From the inquest report, transcribe word for word the passage between "The court heard that" and "of the train.", inclusive.

[Passage shown]

A PREGNANT woman who died after being hit by a train and dragged along the track took her own life, an inquest heard.
An inquest was re-opened on 17 July into the death of Stacey Petty-Mayor, from Albert Road, Rochford, who died at the foot crossing on Woodgrange Close, Southend on 23 October last year when she walked along the track and stood in front of a train.
The train then struck her and she was carried for 100m along the track.
The court heard that post-mortem results carried out on 29 October 2013 showed the cause of death as multiple injuries, killing her and her unborn baby. There was only a small amount of alcohol and therapeutic levels of prescribed medications in her blood, but the coroner noted there was “nothing untoward in those results.”
At 9.30am on 23 October, Stacey, who suffered from an undisclosed mental illness, entered onto the railway between Southend East and Thorpe Bay Railway stations.
The court heard from DS Paul Curtis, of British Transport Police Major Investigation Unit, who read out the account from the driver of the train.
He said: “I was coming up to the crossing, she stepped out and kept going. I was sounding my horn and she was looking at me. She was on the left hand side. She just walked out. I was blowing my horn. There was nothing I could do.”

[/Passage shown]
[Data section]

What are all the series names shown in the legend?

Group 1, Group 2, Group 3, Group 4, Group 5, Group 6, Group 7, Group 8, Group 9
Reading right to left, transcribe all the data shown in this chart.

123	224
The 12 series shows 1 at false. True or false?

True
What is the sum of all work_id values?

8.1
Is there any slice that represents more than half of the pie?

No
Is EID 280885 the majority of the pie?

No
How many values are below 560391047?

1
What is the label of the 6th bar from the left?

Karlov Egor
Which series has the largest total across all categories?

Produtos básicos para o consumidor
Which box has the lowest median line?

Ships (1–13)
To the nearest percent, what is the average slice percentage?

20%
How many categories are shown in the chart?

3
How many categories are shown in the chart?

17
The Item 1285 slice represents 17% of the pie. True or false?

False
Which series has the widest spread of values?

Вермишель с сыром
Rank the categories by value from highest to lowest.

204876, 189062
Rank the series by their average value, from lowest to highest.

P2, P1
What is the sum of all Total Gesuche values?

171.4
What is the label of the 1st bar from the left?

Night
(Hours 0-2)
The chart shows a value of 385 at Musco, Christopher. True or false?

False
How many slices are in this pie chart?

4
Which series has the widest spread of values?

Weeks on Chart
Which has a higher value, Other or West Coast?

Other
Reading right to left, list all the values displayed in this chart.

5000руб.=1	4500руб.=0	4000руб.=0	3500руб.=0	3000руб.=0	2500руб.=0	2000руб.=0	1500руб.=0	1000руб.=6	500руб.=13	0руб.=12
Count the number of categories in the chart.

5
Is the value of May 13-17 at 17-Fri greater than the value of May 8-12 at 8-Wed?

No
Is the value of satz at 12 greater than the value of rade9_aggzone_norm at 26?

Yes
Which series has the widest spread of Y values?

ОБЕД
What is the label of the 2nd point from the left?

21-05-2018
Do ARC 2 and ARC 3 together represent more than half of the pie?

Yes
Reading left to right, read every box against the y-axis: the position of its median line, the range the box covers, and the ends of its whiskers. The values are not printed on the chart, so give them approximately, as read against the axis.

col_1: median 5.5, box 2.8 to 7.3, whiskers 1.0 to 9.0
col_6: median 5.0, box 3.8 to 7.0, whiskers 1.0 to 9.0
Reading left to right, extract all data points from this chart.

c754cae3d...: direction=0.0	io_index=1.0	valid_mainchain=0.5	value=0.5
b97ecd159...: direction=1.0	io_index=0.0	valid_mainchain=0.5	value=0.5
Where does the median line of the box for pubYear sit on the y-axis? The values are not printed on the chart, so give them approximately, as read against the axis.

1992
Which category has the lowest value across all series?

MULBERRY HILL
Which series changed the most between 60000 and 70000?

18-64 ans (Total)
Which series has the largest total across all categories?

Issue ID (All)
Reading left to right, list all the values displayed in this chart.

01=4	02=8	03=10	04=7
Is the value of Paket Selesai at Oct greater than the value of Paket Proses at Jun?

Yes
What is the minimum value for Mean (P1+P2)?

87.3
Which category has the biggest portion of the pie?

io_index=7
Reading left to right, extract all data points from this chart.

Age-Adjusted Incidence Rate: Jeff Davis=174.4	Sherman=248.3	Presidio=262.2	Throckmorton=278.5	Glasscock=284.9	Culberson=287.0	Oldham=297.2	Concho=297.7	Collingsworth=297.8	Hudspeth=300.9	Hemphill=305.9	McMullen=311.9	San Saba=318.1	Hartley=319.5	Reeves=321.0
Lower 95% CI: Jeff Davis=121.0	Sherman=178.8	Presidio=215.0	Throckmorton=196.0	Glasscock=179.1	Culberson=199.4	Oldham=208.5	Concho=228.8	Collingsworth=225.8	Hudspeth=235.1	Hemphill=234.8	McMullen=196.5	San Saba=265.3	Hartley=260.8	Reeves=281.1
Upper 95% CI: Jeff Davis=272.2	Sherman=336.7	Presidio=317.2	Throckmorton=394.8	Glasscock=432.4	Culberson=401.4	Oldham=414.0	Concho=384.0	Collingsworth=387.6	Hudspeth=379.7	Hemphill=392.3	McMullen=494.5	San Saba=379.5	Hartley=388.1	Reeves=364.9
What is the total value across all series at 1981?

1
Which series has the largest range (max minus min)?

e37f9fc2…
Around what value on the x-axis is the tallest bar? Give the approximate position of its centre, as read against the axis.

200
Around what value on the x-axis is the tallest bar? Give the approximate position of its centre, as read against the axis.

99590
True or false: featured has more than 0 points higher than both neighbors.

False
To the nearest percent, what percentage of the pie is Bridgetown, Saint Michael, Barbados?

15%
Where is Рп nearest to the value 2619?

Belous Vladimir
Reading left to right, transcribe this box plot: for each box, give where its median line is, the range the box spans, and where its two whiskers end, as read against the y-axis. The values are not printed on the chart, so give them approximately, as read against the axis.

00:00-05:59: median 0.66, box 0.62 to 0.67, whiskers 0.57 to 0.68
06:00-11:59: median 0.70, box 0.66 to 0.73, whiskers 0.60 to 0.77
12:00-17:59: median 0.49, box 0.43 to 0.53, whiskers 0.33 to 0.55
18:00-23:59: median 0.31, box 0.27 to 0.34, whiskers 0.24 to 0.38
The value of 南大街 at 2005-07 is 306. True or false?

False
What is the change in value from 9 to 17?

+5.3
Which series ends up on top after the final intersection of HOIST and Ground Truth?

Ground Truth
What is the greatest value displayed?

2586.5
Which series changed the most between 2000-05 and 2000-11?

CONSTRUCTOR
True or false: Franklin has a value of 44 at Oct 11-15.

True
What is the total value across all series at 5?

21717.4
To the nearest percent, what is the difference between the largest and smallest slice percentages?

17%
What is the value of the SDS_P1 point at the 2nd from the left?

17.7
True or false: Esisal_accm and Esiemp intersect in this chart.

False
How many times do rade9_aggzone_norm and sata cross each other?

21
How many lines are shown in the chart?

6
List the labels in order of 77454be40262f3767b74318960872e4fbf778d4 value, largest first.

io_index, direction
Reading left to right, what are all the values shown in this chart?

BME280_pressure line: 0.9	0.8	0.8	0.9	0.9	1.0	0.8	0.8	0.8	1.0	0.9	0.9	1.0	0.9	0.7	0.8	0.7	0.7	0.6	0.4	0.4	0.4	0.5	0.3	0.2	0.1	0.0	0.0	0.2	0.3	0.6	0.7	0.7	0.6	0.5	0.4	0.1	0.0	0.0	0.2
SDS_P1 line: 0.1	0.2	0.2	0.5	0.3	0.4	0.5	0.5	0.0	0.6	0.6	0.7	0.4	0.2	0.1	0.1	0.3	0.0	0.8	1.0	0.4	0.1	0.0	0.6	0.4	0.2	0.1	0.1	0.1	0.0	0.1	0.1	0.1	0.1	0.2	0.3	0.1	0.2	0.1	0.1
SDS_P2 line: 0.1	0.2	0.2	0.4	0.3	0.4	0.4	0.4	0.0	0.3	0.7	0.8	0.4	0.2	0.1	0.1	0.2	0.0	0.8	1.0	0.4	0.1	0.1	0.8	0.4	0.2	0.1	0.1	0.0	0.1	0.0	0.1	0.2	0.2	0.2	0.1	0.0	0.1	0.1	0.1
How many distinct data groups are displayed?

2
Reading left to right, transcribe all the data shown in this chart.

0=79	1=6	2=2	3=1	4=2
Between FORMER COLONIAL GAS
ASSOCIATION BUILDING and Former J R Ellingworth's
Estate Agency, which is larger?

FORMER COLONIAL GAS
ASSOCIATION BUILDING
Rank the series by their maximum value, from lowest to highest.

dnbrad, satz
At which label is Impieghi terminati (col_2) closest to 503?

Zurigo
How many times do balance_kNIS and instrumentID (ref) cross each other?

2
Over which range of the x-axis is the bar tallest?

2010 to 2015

[/Data section]

__Problem solution__.
The court heard that post-mortem results carried out on 29 October 2013 showed the cause of death as multiple injuries, killing her and her unborn baby. There was only a small amount of alcohol and therapeutic levels of prescribed medications in her blood, but the coroner noted there was “nothing untoward in those results.”
At 9.30am on 23 October, Stacey, who suffered from an undisclosed mental illness, entered onto the railway between Southend East and Thorpe Bay Railway stations.
The court heard from DS Paul Curtis, of British Transport Police Major Investigation Unit, who read out the account from the driver of the train.